TASK TO CARRY OUT: Convert every line of the listing below into a numbered list, one line per item, omitting blank lines.

DATA SUPPLIED:
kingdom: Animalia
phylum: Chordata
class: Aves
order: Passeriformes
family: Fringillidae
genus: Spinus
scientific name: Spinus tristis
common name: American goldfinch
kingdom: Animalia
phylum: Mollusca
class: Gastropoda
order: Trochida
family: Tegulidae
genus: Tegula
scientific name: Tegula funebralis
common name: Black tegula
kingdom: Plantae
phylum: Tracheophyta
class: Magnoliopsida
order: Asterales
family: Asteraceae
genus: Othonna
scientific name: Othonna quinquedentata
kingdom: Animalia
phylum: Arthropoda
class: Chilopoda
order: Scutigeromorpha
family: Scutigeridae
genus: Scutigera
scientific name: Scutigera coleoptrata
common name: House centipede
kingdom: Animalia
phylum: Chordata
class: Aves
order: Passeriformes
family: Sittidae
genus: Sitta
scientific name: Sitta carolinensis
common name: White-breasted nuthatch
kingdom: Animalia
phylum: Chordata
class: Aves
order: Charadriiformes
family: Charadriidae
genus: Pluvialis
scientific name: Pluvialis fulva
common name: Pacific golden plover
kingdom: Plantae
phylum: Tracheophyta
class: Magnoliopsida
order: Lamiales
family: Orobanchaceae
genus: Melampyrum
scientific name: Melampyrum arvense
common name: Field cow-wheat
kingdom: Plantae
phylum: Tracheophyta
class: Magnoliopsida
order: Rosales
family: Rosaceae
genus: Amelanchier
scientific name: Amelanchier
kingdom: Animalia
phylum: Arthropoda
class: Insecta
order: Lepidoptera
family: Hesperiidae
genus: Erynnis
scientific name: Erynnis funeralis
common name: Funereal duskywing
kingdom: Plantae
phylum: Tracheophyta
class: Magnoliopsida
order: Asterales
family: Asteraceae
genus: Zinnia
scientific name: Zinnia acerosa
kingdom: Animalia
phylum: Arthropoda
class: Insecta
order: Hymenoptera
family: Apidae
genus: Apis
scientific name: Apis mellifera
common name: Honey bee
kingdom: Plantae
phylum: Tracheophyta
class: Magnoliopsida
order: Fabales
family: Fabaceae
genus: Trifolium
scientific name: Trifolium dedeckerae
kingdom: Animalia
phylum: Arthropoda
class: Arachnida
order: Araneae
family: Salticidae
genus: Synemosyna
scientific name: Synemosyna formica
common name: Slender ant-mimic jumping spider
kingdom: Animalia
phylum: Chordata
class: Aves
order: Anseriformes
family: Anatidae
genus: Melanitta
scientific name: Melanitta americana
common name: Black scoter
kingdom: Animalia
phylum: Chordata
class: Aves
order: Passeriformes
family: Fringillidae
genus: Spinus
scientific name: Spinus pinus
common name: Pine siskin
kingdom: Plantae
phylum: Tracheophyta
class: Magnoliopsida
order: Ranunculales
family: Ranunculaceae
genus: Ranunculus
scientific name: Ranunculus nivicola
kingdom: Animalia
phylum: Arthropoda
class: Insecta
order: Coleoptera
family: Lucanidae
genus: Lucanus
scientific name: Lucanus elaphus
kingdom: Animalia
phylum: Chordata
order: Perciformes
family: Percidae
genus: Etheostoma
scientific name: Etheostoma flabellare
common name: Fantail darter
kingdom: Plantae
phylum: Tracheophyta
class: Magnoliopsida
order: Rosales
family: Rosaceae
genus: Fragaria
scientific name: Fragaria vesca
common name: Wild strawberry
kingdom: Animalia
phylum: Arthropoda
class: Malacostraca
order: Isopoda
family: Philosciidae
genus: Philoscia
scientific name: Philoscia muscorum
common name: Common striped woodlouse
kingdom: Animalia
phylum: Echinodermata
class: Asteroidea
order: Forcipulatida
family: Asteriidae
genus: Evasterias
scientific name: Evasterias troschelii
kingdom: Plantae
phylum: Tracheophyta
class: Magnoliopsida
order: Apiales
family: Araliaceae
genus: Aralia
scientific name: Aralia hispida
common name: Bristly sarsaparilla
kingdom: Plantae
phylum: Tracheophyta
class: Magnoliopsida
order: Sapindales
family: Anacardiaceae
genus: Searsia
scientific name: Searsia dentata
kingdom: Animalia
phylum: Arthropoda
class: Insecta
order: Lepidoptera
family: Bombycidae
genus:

COMPLETE RESPONSE:
1. kingdom: Animalia
2. phylum: Chordata
3. class: Aves
4. order: Passeriformes
5. family: Fringillidae
6. genus: Spinus
7. scientific name: Spinus tristis
8. common name: American goldfinch
9. kingdom: Animalia
10. phylum: Mollusca
11. class: Gastropoda
12. order: Trochida
13. family: Tegulidae
14. genus: Tegula
15. scientific name: Tegula funebralis
16. common name: Black tegula
17. kingdom: Plantae
18. phylum: Tracheophyta
19. class: Magnoliopsida
20. order: Asterales
21. family: Asteraceae
22. genus: Othonna
23. scientific name: Othonna quinquedentata
24. kingdom: Animalia
25. phylum: Arthropoda
26. class: Chilopoda
27. order: Scutigeromorpha
28. family: Scutigeridae
29. genus: Scutigera
30. scientific name: Scutigera coleoptrata
31. common name: House centipede
32. kingdom: Animalia
33. phylum: Chordata
34. class: Aves
35. order: Passeriformes
36. family: Sittidae
37. genus: Sitta
38. scientific name: Sitta carolinensis
39. common name: White-breasted nuthatch
40. kingdom: Animalia
41. phylum: Chordata
42. class: Aves
43. order: Charadriiformes
44. family: Charadriidae
45. genus: Pluvialis
46. scientific name: Pluvialis fulva
47. common name: Pacific golden plover
48. kingdom: Plantae
49. phylum: Tracheophyta
50. class: Magnoliopsida
51. order: Lamiales
52. family: Orobanchaceae
53. genus: Melampyrum
54. scientific name: Melampyrum arvense
55. common name: Field cow-wheat
56. kingdom: Plantae
57. phylum: Tracheophyta
58. class: Magnoliopsida
59. order: Rosales
60. family: Rosaceae
61. genus: Amelanchier
62. scientific name: Amelanchier
63. kingdom: Animalia
64. phylum: Arthropoda
65. class: Insecta
66. order: Lepidoptera
67. family: Hesperiidae
68. genus: Erynnis
69. scientific name: Erynnis funeralis
70. common name: Funereal duskywing
71. kingdom: Plantae
72. phylum: Tracheophyta
73. class: Magnoliopsida
74. order: Asterales
75. family: Asteraceae
76. genus: Zinnia
77. scientific name: Zinnia acerosa
78. kingdom: Animalia
79. phylum: Arthropoda
80. class: Insecta
81. order: Hymenoptera
82. family: Apidae
83. genus: Apis
84. scientific name: Apis mellifera
85. common name: Honey bee
86. kingdom: Plantae
87. phylum: Tracheophyta
88. class: Magnoliopsida
89. order: Fabales
90. family: Fabaceae
91. genus: Trifolium
92. scientific name: Trifolium dedeckerae
93. kingdom: Animalia
94. phylum: Arthropoda
95. class: Arachnida
96. order: Araneae
97. family: Salticidae
98. genus: Synemosyna
99. scientific name: Synemosyna formica
100. common name: Slender ant-mimic jumping spider
101. kingdom: Animalia
102. phylum: Chordata
103. class: Aves
104. order: Anseriformes
105. family: Anatidae
106. genus: Melanitta
107. scientific name: Melanitta americana
108. common name: Black scoter
109. kingdom: Animalia
110. phylum: Chordata
111. class: Aves
112. order: Passeriformes
113. family: Fringillidae
114. genus: Spinus
115. scientific name: Spinus pinus
116. common name: Pine siskin
117. kingdom: Plantae
118. phylum: Tracheophyta
119. class: Magnoliopsida
120. order: Ranunculales
121. family: Ranunculaceae
122. genus: Ranunculus
123. scientific name: Ranunculus nivicola
124. kingdom: Animalia
125. phylum: Arthropoda
126. class: Insecta
127. order: Coleoptera
128. family: Lucanidae
129. genus: Lucanus
130. scientific name: Lucanus elaphus
131. kingdom: Animalia
132. phylum: Chordata
133. order: Perciformes
134. family: Percidae
135. genus: Etheostoma
136. scientific name: Etheostoma flabellare
137. common name: Fantail darter
138. kingdom: Plantae
139. phylum: Tracheophyta
140. class: Magnoliopsida
141. order: Rosales
142. family: Rosaceae
143. genus: Fragaria
144. scientific name: Fragaria vesca
145. common name: Wild strawberry
146. kingdom: Animalia
147. phylum: Arthropoda
148. class: Malacostraca
149. order: Isopoda
150. family: Philosciidae
151. genus: Philoscia
152. scientific name: Philoscia muscorum
153. common name: Common striped woodlouse
154. kingdom: Animalia
155. phylum: Echinodermata
156. class: Asteroidea
157. order: Forcipulatida
158. family: Asteriidae
159. genus: Evasterias
160. scientific name: Evasterias troschelii
161. kingdom: Plantae
162. phylum: Tracheophyta
163. class: Magnoliopsida
164. order: Apiales
165. family: Araliaceae
166. genus: Aralia
167. scientific name: Aralia hispida
168. common name: Bristly sarsaparilla
169. kingdom: Plantae
170. phylum: Tracheophyta
171. class: Magnoliopsida
172. order: Sapindales
173. family: Anacardiaceae
174. genus: Searsia
175. scientific name: Searsia dentata
176. kingdom: Animalia
177. phylum: Arthropoda
178. class: Insecta
179. order: Lepidoptera
180. family: Bombycidae
181. genus:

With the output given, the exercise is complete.